Rename "crowdsec" to "fail2ban" in the Caddy configuration text, and write out the part that opens with the words containing "Caddy Configuration for" and closes with "AdGuard's DNS server.".

## PROVIDED PASSAGE
<<<<
Caddy Configuration for Cloudflare Logs
caddy sits in Docker Compose stack along with cloudflared and crowdsec. The telemetry.$DOMAIN host handles incoming tunnel traffic for the logs and traces endpoints, applies basic auth + rate limiting on failed auth, and then proxies to the internal caddy ingress at alloy.home.jasongodson.com, allowing longer timeouts for OTLP uploads. Internal service hostnames resolve via AdGuard's DNS server.
# OpenTelemetry (OTLP) endpoint for both logs and traces
telemetry.{$DOMAIN}:80 {
log
# Rate limiting only for failed authentication attempts
@failed_auth expression {http.error.status_code} == 401
rate_limit @failed_auth {
zone failed_auth {
key {client_ip}
events 5
window 60s
}
log_key
}
basic_auth {
{$TELEMETRY_USERNAME} {$TELEMETRY_PASSWORD_HASH}
}
# Security headers
header {
X-Frame-Options "SAMEORIGIN"
X-Content-Type-Options "nosniff"
X-XSS-Protection "1; mode=block"
Strict-Transport-Security "max-age=31536000; includeSubDomains; preload"
Referrer-Policy "strict-origin-when-cross-origin"
Permissions-Policy "interest-cohort=()"
}
# Handle all OTLP requests (HTTP and gRPC)
handle {
reverse_proxy https://alloy.home.jasongodson.com {
header_up Host alloy.home.jasongodson.com
transport http {
read_timeout 5m
write_timeout 5m
dial_timeout 10s
}
}
}
handle_errors {
import error_handler
}
}
My internal Caddy handles routing for various things I have in Docker, but has this fallback block for forwarding to my Kubernetes Cluster, which is where Grafana, Alloy, Loki and Tempo are running (not Minio though). I could definitely skip this and go directly there from the public caddy instance, but it works so I haven't changed it.
>>>>
## Stored items
<<<<
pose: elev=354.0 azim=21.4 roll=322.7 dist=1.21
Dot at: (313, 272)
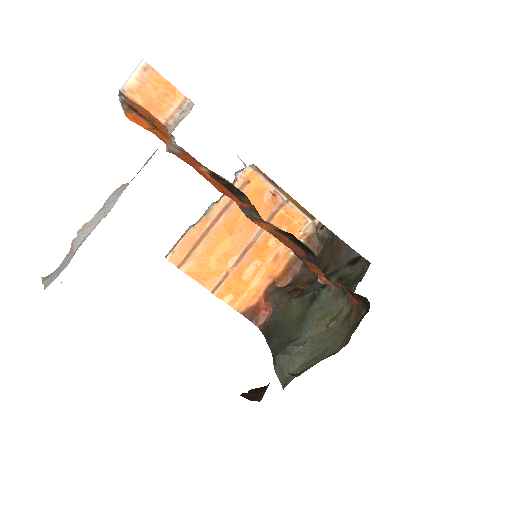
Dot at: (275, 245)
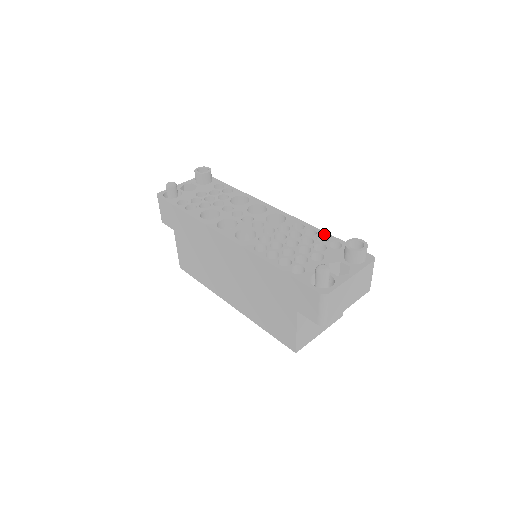
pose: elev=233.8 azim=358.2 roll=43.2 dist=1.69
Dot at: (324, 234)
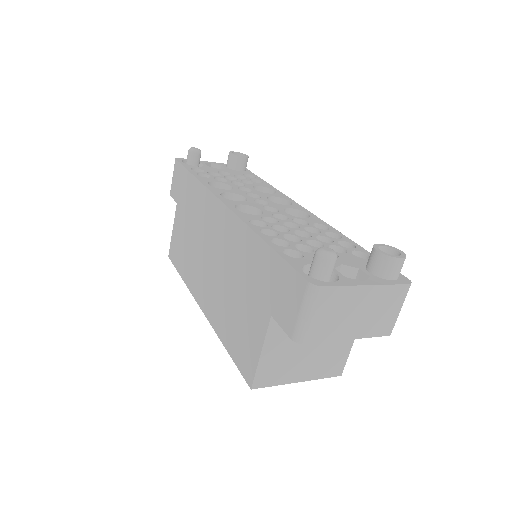
Dot at: (351, 242)
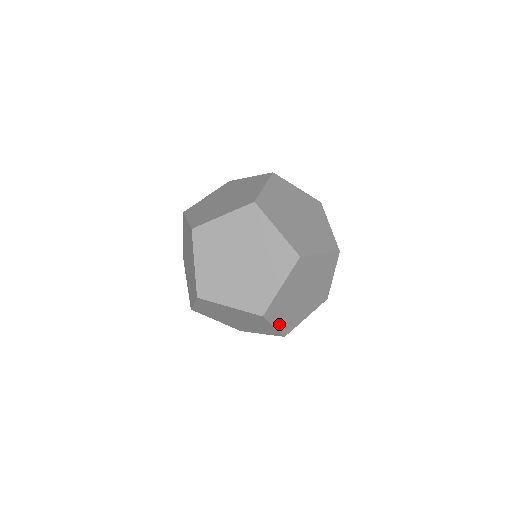
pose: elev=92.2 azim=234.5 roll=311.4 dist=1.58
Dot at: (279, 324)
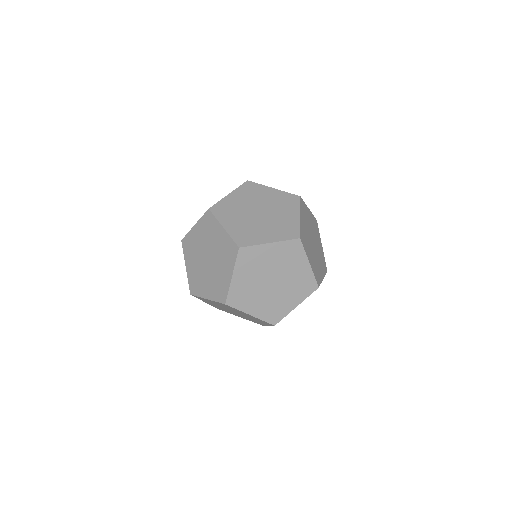
Dot at: (236, 281)
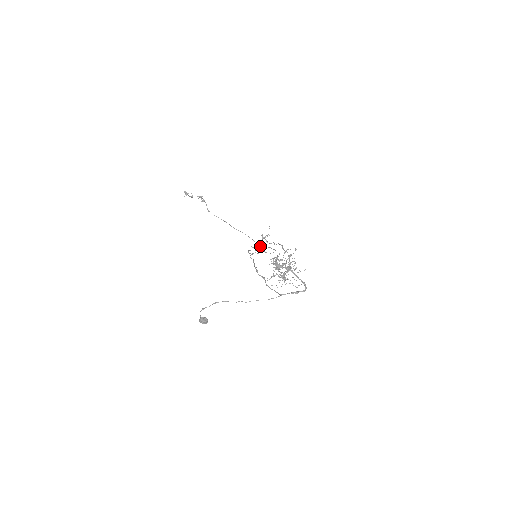
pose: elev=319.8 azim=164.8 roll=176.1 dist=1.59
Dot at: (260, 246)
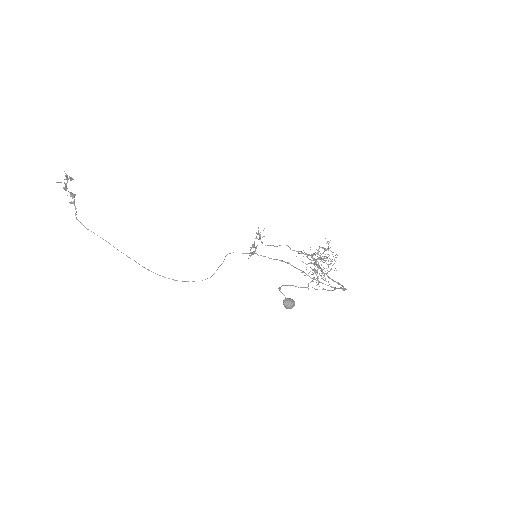
Dot at: occluded
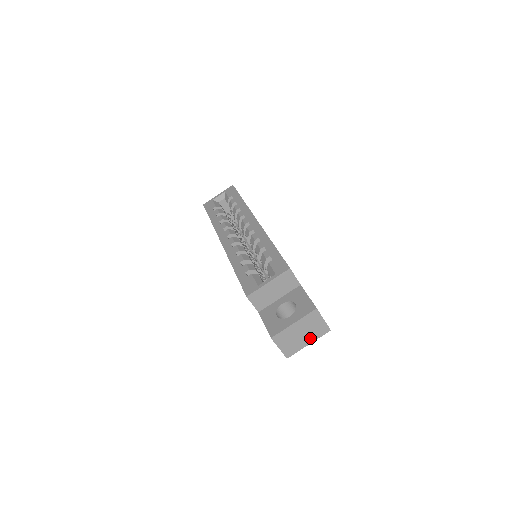
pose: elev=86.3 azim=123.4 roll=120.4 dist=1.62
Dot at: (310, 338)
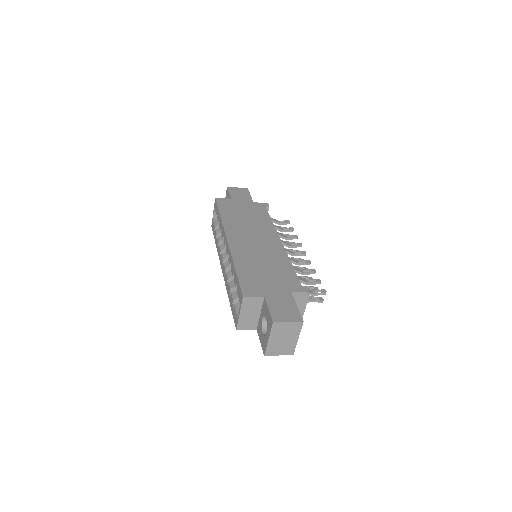
Dot at: (294, 336)
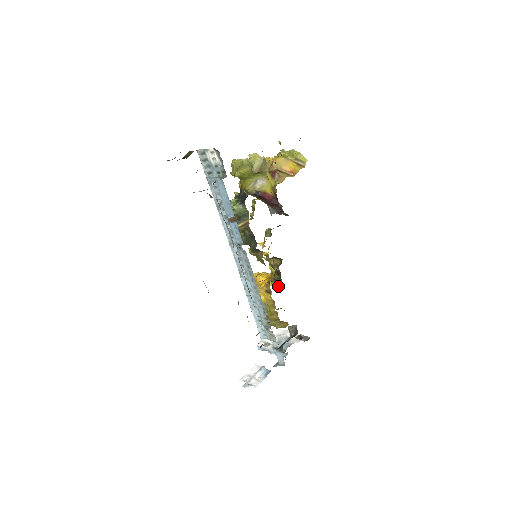
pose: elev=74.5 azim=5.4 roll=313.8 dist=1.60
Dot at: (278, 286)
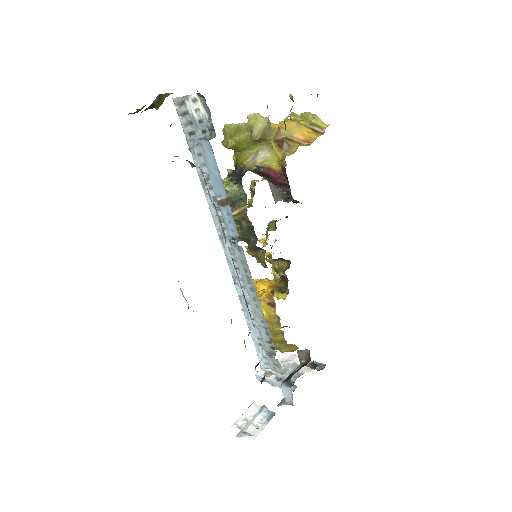
Dot at: (284, 297)
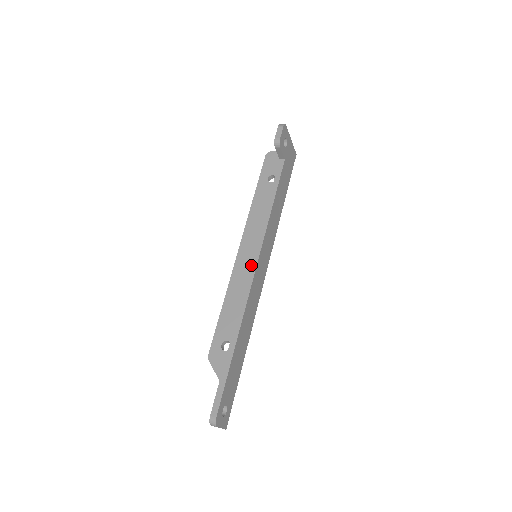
>>>>
## OUTPUT FOR THIS EXERCISE
Caddy Configuration for Cloudflare Logs
caddy sits in Docker Compose stack along with cloudflared and fail2ban. The telemetry.$DOMAIN host handles incoming tunnel traffic for the logs and traces endpoints, applies basic auth + rate limiting on failed auth, and then proxies to the internal caddy ingress at alloy.home.jasongodson.com, allowing longer timeouts for OTLP uploads. Internal service hostnames resolve via AdGuard's DNS server.